Testing File Pickers

File/folder pickers (FileOpenPicker, FileSavePicker, FolderPicker) run in a separate PickerHost process but are fully interactable. The picker appears as an owned dialog window.

# 1. Trigger the picker
winapp ui invoke "BtnOpenFile" -a $AppPid

# 2. Find the picker window (it's a dialog owned by the app window)
Start-Sleep 1
$allWindows = winapp ui list-windows -a $AppPid --json 2>$null | ConvertFrom-Json
$picker = $allWindows | Where-Object { $_.title -match "Open|Save" }
$pickerHwnd = $picker.hwnd

# 3. Interact with the picker using -w <HWND>
#    Type a filename:
winapp ui set-value "FileNameControlHost" "test.txt" -w $pickerHwnd
#    Click Open/Save:
winapp ui invoke "Open" -w $pickerHwnd     # or "Save", "Cancel"
#    Or cancel:
winapp ui invoke "Cancel" -w $pickerHwnd

# 4. Verify the app processed the file
winapp ui wait-for "StatusBar" -a $AppPid -p Name --value "opened" -t 3000

Tip: Use winapp ui inspect -w <pickerHwnd> --interactive to discover the picker’s controls — they include the folder tree, file list, filename textbox, and Open/Cancel buttons.
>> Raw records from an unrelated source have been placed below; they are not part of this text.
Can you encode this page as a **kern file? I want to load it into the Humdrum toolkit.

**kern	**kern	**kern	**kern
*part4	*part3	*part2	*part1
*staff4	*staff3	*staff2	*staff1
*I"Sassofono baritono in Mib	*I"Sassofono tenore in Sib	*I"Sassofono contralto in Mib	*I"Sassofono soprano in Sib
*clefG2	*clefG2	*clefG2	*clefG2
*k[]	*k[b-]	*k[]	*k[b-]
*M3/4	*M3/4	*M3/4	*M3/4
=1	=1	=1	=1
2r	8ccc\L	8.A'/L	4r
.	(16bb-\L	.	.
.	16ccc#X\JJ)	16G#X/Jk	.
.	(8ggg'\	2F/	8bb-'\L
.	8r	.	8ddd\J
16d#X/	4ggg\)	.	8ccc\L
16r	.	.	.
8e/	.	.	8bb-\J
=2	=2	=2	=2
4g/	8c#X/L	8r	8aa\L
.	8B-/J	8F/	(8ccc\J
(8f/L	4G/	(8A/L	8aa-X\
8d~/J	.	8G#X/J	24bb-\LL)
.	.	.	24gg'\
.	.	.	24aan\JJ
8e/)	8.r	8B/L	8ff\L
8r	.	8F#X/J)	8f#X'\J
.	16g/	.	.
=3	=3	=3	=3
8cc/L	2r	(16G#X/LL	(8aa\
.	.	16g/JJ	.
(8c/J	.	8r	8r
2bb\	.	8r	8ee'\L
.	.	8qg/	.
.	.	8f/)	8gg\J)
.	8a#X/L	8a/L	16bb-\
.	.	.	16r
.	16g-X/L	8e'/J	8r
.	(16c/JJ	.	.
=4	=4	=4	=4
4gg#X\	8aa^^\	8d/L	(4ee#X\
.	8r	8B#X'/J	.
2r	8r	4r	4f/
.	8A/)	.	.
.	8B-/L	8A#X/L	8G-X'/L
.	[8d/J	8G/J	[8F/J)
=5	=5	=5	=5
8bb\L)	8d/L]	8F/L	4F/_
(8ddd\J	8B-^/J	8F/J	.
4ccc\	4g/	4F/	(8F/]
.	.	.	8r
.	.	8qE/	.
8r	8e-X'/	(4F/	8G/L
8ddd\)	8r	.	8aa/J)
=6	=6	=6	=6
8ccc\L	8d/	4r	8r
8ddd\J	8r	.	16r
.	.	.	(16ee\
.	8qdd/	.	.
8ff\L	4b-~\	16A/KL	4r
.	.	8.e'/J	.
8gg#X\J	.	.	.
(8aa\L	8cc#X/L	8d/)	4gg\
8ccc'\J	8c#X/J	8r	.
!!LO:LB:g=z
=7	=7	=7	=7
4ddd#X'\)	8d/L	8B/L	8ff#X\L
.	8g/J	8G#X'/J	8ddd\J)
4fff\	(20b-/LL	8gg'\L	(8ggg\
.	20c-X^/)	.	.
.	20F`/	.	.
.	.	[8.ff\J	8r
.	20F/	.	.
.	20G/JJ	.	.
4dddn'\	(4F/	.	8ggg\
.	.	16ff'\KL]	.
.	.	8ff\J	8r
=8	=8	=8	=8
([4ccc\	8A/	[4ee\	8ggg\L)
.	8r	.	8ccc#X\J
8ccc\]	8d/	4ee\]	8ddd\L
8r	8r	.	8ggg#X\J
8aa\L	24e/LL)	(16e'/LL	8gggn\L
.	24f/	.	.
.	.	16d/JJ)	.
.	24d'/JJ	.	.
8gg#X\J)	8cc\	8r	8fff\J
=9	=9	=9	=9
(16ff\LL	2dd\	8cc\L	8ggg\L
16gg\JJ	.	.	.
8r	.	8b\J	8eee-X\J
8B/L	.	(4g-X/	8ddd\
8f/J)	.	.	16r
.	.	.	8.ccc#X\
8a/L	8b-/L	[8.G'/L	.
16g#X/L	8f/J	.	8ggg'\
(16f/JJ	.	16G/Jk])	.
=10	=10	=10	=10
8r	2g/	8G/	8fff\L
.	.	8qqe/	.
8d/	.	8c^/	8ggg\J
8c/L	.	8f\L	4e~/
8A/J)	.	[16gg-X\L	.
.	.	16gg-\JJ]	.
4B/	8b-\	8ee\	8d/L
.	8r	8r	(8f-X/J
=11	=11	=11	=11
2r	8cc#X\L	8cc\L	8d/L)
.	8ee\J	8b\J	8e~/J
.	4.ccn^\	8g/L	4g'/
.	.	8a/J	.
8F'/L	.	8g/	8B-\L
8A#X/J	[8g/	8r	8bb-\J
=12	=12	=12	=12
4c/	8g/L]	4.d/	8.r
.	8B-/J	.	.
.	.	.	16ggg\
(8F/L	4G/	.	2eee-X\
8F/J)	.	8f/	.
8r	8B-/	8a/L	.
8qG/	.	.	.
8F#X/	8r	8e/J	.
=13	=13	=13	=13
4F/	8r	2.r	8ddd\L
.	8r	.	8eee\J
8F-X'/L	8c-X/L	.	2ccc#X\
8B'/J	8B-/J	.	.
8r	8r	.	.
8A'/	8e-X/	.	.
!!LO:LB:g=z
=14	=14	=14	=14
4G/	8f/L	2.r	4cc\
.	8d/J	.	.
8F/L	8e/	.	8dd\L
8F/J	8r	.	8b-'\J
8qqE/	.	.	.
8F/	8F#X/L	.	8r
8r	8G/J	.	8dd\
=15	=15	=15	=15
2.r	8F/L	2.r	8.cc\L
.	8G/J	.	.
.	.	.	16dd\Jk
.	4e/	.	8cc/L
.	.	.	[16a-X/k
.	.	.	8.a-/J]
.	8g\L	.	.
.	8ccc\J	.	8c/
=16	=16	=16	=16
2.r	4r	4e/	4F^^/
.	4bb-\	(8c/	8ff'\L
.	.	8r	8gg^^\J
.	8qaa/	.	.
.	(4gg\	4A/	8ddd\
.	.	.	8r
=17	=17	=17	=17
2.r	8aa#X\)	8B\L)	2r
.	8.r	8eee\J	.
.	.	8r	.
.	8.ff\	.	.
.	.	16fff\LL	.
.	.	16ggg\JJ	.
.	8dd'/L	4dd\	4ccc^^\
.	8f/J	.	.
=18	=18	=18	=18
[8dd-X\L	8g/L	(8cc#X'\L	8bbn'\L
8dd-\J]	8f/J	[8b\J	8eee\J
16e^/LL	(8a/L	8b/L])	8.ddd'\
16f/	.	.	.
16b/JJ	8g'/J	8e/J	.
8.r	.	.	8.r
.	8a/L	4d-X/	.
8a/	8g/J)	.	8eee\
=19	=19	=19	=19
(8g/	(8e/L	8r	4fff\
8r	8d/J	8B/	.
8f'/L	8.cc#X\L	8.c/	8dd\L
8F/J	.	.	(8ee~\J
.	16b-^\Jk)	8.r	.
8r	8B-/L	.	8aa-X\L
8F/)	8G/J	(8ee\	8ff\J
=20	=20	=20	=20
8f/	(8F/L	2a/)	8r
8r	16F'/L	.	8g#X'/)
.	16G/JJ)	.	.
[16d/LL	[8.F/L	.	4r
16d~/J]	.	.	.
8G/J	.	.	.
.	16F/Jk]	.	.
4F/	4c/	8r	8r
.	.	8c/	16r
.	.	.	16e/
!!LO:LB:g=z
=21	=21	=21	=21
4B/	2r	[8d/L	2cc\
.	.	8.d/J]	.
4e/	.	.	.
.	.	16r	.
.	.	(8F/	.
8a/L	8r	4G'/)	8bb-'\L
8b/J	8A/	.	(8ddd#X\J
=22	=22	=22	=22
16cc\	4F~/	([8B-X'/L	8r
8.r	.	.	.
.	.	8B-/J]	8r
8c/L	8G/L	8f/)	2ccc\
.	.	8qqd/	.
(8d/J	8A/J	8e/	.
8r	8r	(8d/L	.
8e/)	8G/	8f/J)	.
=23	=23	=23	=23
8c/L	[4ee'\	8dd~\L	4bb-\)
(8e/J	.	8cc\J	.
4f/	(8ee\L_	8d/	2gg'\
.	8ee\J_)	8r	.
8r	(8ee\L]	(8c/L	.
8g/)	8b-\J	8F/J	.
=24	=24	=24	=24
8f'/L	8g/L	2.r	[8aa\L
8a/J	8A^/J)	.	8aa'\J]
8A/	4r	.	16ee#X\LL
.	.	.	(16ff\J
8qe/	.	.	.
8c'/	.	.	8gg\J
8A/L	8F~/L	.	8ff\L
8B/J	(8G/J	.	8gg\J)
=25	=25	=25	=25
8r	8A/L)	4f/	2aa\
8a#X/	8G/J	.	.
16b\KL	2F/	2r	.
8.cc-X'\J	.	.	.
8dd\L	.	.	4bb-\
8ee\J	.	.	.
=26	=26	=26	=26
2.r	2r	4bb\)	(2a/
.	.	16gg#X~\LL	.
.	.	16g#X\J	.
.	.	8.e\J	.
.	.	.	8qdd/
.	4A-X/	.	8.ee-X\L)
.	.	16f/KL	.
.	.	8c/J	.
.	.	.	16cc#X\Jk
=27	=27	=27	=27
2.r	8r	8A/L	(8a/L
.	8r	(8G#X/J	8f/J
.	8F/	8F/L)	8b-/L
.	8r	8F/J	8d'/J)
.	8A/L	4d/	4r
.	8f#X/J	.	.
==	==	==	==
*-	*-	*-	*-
Testing Context Menus and Flyouts

MenuFlyouts and ContextFlyouts are fully testable. They appear in the UI automation tree when open.

# 1. Right-click to open a ContextFlyout
winapp ui click "LstItems" -a $AppPid --right
Start-Sleep 0.5

# 2. The flyout MenuItems appear in the tree immediately
#    Find them with inspect or search:
winapp ui inspect -a $AppPid --interactive   # shows MnuCopy, MnuDelete, etc.

# 3. Click a flyout item
winapp ui invoke "MnuCopy" -a $AppPid

# 4. Verify the action
winapp ui wait-for "StatusText" -a $AppPid -p Name --value "Copied" -t 2000

For MenuBar flyouts (File, Edit, View menus):

# Click the menu header to open
winapp ui invoke "FileMenu" -a $AppPid
Start-Sleep 0.5
# Click the sub-item
winapp ui invoke "MenuSaveAs" -a $AppPid

Testing ContentDialogs

ContentDialogs are in-app controls (same window) — they appear directly in the UI tree when shown.

# 1. Trigger the dialog
winapp ui invoke "BtnDelete" -a $AppPid
Start-Sleep 0.5

# 2. The dialog buttons appear in the tree
#    For a standard confirmation dialog:
winapp ui search "Primary" -a $AppPid --json   # finds the primary button
winapp ui invoke "Primary" -a $AppPid           # click "Yes"/"Delete"/"Save"
#    Or:
winapp ui invoke "Secondary" -a $AppPid         # click "No"/"Don't Save"
winapp ui invoke "Close" -a $AppPid             # click "Cancel"

# 3. Wait for dialog to dismiss
winapp ui wait-for "Primary" -a $AppPid --gone -t 3000

Tip: ContentDialog buttons often don’t have custom AutomationIds — use inspect to find the actual selector (slug or text match).